The CRA should be able to independently and critically judge information.

The CRA:

  • is able to independently acquire, analyse and critically evaluate information on the potential risk of chemicals in the environment;
  • is able to select and order information, to distinguish essentials from trivialities, and to make associations;
  • is able to independently and critically analyse environmental research, both in relation to its design and performance, and to the results obtained;
  • has the ability to evaluate his/her own performance, both introspectively and in discussion with others.

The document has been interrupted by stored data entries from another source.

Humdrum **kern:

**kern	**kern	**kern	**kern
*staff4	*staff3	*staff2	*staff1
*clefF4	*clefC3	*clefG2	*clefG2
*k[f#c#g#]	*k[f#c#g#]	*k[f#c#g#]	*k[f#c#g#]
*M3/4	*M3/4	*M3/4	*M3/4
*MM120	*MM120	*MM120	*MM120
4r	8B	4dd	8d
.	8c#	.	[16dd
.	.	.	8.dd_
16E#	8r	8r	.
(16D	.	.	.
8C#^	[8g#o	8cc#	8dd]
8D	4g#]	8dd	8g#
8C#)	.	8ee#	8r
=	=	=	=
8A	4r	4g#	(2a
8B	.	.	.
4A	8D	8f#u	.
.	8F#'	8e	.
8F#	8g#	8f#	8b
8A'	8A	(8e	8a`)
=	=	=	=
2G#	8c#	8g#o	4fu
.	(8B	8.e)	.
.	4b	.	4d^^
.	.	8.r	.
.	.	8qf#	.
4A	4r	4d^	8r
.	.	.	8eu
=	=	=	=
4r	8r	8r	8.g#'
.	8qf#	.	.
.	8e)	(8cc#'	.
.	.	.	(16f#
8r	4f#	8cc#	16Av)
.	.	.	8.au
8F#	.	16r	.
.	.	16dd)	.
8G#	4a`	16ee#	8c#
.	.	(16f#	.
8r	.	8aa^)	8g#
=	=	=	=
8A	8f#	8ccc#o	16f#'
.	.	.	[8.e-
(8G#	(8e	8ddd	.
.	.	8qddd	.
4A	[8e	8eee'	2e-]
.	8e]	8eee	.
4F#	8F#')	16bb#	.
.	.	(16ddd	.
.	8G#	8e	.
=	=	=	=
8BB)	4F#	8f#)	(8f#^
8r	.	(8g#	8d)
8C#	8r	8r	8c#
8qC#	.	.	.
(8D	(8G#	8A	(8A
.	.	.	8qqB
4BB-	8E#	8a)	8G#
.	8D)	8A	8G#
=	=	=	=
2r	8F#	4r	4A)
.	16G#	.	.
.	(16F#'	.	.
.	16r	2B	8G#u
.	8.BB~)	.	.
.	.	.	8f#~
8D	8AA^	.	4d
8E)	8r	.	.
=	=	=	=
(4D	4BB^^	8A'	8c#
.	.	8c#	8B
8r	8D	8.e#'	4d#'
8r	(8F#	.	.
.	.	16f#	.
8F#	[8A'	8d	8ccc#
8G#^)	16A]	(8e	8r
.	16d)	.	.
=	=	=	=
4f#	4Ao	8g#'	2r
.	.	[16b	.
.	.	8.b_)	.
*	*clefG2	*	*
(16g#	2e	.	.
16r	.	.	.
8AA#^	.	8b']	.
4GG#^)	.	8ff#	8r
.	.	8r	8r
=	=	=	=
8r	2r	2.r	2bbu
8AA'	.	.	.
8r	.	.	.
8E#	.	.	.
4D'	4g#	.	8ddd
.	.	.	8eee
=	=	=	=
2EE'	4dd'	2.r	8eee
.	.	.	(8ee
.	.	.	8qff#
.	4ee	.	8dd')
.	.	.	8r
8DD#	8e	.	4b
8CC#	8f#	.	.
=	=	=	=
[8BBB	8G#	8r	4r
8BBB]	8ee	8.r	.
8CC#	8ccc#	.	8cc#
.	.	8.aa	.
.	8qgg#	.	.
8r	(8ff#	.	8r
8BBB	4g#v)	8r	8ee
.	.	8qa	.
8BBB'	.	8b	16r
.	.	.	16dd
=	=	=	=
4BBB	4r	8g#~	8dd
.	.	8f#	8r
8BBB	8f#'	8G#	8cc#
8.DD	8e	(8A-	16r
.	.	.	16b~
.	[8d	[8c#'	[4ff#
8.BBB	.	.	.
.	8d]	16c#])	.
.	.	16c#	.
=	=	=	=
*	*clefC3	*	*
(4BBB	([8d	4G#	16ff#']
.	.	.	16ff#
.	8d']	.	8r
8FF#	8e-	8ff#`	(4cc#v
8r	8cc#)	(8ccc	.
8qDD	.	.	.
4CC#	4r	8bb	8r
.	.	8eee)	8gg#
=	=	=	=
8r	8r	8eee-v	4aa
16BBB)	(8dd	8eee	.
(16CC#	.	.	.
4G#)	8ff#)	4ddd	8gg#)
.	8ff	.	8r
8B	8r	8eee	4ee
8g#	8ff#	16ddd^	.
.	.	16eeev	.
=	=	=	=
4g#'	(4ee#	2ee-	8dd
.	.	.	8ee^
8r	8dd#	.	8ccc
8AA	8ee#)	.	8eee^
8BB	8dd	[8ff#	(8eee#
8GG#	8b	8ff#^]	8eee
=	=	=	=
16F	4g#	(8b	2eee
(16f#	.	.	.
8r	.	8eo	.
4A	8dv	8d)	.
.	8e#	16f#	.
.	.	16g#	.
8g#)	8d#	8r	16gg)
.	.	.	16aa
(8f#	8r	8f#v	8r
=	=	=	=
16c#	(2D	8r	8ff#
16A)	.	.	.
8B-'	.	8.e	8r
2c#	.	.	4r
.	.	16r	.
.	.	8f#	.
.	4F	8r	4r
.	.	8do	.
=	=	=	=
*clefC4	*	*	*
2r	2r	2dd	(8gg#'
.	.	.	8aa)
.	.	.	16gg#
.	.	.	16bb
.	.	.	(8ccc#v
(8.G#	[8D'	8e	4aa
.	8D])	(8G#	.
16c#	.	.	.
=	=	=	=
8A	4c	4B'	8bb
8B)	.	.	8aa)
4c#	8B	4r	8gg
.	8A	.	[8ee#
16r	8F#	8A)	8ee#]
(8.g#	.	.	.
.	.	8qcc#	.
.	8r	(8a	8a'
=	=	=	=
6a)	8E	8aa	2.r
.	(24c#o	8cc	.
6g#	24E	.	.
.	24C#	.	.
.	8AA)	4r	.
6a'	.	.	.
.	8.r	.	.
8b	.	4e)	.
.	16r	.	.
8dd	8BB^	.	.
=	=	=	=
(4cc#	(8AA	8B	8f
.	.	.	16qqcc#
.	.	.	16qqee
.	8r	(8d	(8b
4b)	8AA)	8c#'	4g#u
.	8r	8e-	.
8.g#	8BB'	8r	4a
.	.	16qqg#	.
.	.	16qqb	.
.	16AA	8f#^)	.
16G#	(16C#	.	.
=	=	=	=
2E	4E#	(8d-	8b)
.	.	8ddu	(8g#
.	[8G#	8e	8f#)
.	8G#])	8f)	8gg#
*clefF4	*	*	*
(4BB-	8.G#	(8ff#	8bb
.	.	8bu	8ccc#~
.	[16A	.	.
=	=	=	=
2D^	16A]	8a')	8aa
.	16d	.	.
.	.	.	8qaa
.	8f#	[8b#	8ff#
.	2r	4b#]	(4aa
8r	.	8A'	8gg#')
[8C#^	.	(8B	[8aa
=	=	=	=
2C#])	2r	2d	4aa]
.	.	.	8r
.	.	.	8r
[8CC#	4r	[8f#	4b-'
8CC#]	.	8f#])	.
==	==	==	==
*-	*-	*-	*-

The CRA should be able to transfer knowledge and skills related to his/her subject area to other persons and to adequately reply to questions and problems posed in environmental risk assessment and related topics.

The CRA:

  • can communicate orally and written about such basic principles of environmental risk assessment and its supporting fields using scientifically accurate terminology;
  • can report orally on issues of environmental risk assessment, in English, with support of modern presentation techniques;
  • can report in written form on issues of environmental risk assessment on the level of peer-reviewed academic journals (in English);
  • can make valuable contributions to scientific discussions about issues of environmental risk assessment, including plans for (experimental) research;
  • can collaborate with scientists from different disciplines when needed.

The CRA has learning skills that enable him/her further (self)education and development within environmental risk assessment.

The CRA:

  • is able to understand and summarise scientific literature on environmental risk assessment and related/supportive fields of science;
  • is familiar with general scientific journals relevant to the field of environmental risk assessment and its supportive fields of science (including ecotoxicology, environmental chemistry, ecology, environmental monitoring, risk assessment, etc.);
  • is familiar with computer software that is relevant to the field.